O método científico é autocrítico e caracterizado pela experimentação: as teorias científicas devem ser comprovadas para serem aceitas como descrições fidedignas da realidade, sendo que as inadequações são investigadas para serem corrigidas. Contrariamente, a magia fundamenta seus conhecimentos em tradições e sua prática tem a forma de feitiços, cuja eficácia não é sistematicamente questionada: geralmente, os feitiços não são desacreditados por deixarem de produzir os efeitos esperados: suas falhas são sumariamente descartadas ou recebem interpretações post hoc.

Penso que há mais verdade na ciência do que a magia exatamente porque as leis científicas não são presumidas verdadeiras antes de serem aprovadas por um sistemático confronto experimental com a realidade; na verdade, o conhecimento científico não é considerado definitivo, senão passível de contínuo aperfeiçoamento.

Finalmente, o longo percurso histórico seguido pela humanidade desde a invenção da escrita até o advento da ciência moderna mostra que a ontologia e o método científicos não são ideias espontâneas da mente humana.

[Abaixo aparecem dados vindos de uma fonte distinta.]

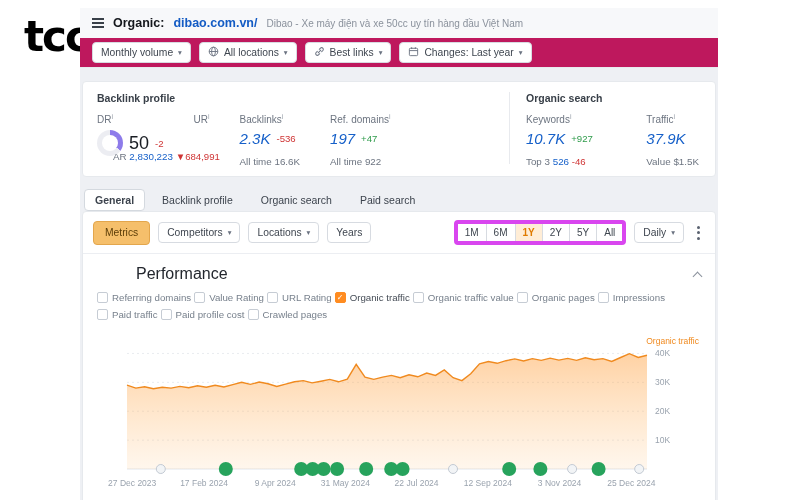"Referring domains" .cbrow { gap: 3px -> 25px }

Testemunha disso é o fato de que muitas superstições persistem atualmente apesar delas serem contrariadas pelo conhecimento científico acumulado (até certo ponto, pelo menos).

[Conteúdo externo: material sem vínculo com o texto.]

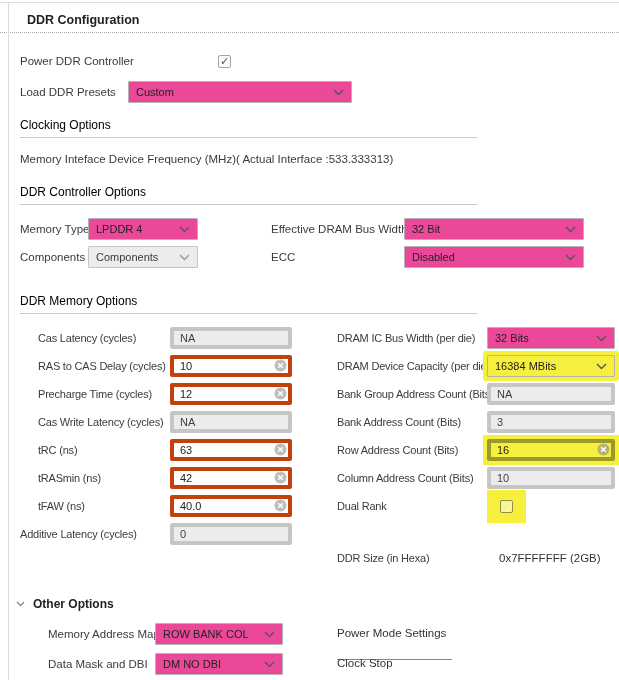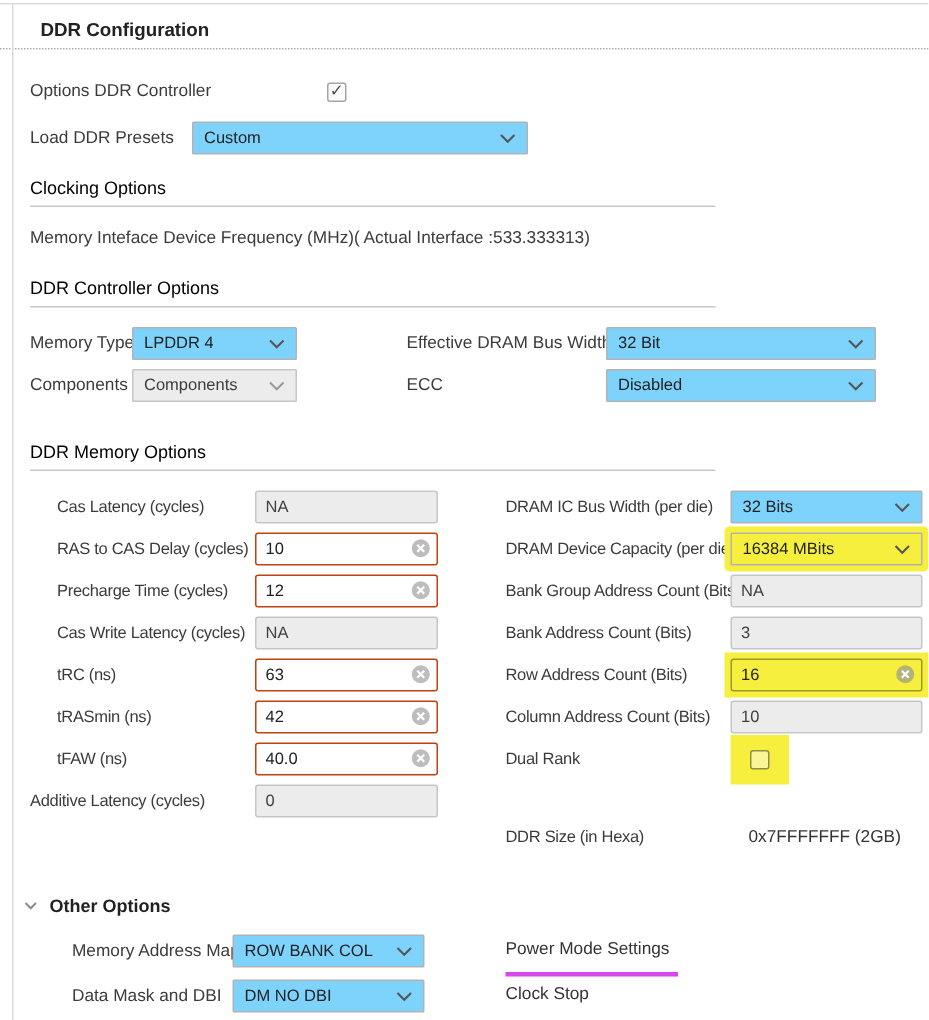"Options DDR Controller" span.lbl { text: Options -> Power }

Indico este texto sobre a relação entre ciência e magia:

  • J.M. Smith: Science and Myth. Natural History Vol. 93, No.11 (November 1984): pp.11-24.

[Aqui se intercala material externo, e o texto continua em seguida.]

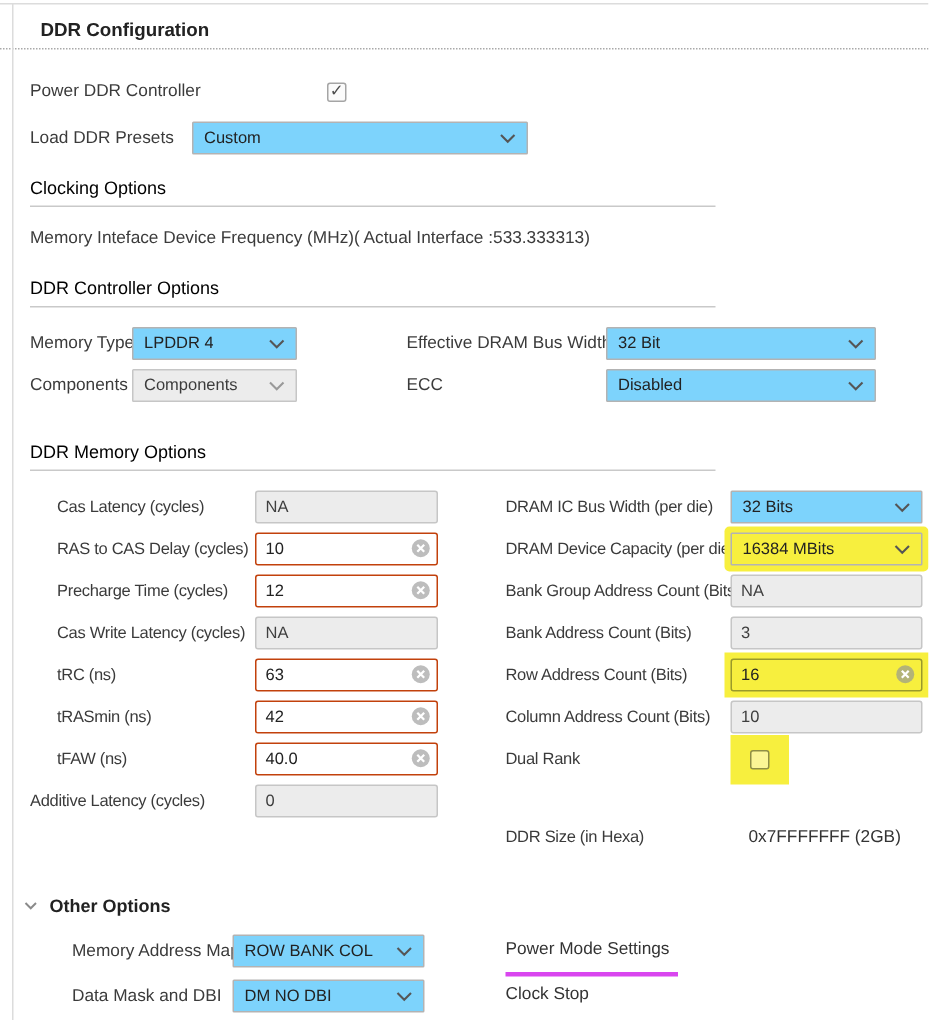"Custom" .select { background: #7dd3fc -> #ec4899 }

Termino citando a opinião de um pensador que não foi cientista, C.S. Lewis:

“O fato de os cientistas terem obtido sucesso onde o bruxo fracassou ergue entre eles um contraste tão forte no imaginário popular que a verdadeira história do nascimento da ciência acaba por ser mal compreendida. É possível encontrar até mesmo quem escreva sobre o século XVI dizendo que a bruxaria era então um resquício medieval e qu a ciência entrava em cena para expulsá-la. Os que estudaram o período certamente são mais dignos de confiança. Havia muito pouca bruxaria durante a Idade Média: os séculos XVI e XVII foram a época de esplendor dessa prática. O grande esforço da bruxaria e o grande esforço científico são irmãos gêmeos: um deles era doente e morreu, o outro era forte e sobreviveu. Reconheço que alguns (certamente não todos) dos primeiros cientistas eram movidos por um genuíno amor pelo conhecimento. Mas, se analisarmos o feitio daquela época como um todo, poderemos distinguir o impulso al qual me refiro. Existe algo que une a bruxaria e a ciência aplicada ao mesmo tempo que as separa da ‘sabedoria’ dos tempos antigos. Para os sábios da antiguidade, o problema principal era como conformar a alma à realidade, e a solução encontrada foi o conhecimento, a autodisciplina e a virtude. Tanto para a bruxaria quanto para a ciência aplicada, o problema é como subjugar a realidade aos desejos dos homens, e a solução encontrada foi uma técnica; e ambas, ao praticarem essa técnica, se põem a fazer coisas até então consideradas repulsivas e impiedosas – tais como desenterrar e retalhar cadáveres.”
C.S. Lewis: A abolição do homem – 2a. edição. Editora WMF Martins Fontes: São Paulo, 2012: pp.72-73.